Japan has teamed up with the European Union (EU) against food exporting countries led by the United States over ways to reduce tariffs on farm trade, a major obstacle in negotiations on the Cancun meeting.

On Tuesday, Kamei and EU agriculture commissioner Franz Fischler held a telephone conversation and agreed to work together in the WTO negotiations.

During the planned meetings in Washington, the United States is expected to press Japan to drop a plan to raise beef tariffs based on a 1993 agreement in global trade talks on agriculture, the official said.

"The beef tariff issue is not on the agenda but it is very likely that the US side will urge us to abandon the planned hike," he said.

Tokyo plans to raise the beef tariff to 50 percent from the current 38.5 percent in response to a surge in beef imports, which resulted from last year's plunge in beef consumption after Japan's first case of mad cow disease was discovered.

US and other beef exporters oppose the hike, saying the import surge did not stem from any export drive targetting domestic cattle breeders in Japan.

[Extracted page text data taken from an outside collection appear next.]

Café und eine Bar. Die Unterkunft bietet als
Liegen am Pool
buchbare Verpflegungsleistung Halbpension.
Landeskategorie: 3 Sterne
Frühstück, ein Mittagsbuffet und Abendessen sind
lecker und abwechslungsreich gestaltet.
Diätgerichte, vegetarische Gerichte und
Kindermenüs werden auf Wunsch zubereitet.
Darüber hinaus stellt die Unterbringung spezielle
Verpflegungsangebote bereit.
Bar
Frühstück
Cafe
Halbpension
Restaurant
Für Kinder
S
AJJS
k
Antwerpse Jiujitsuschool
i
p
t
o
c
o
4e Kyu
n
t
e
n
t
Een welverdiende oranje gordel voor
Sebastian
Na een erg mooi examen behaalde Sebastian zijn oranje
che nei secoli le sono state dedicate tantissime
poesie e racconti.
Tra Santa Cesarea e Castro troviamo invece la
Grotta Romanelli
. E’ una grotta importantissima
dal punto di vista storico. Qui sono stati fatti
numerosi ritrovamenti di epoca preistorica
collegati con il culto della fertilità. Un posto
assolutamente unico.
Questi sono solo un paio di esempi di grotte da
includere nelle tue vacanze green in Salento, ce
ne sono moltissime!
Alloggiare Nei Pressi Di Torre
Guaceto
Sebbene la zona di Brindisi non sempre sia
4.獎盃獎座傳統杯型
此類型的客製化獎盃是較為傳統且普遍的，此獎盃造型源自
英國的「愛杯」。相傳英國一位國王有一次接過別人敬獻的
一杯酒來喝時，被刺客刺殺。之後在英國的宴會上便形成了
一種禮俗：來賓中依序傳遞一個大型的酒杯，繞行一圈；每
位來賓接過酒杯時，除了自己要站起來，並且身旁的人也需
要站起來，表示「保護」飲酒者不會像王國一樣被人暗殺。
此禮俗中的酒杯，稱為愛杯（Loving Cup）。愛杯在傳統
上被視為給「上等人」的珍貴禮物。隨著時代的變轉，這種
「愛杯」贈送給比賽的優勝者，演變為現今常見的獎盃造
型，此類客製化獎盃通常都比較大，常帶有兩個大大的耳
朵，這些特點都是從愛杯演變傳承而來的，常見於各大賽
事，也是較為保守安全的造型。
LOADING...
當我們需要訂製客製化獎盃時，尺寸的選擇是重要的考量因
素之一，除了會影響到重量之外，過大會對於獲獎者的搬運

Kamei is to fly to Ottawa from Washington on Friday next week to meet Canadian Agriculture and Agri-Food Minister Lyle Vanclief on Saturday.

The Japan-Canada talks are expected to cover Canadian measures over "mad-cow" disease, or bovine spongiform encephalopathy, known as BSE, which has battered the Canadian beef industry.

Japan has suspended beef imports from Canada. On May 20, a Black Angus cow, which had been slaughtered in Alberta in January, was confirmed to have mad cow disease.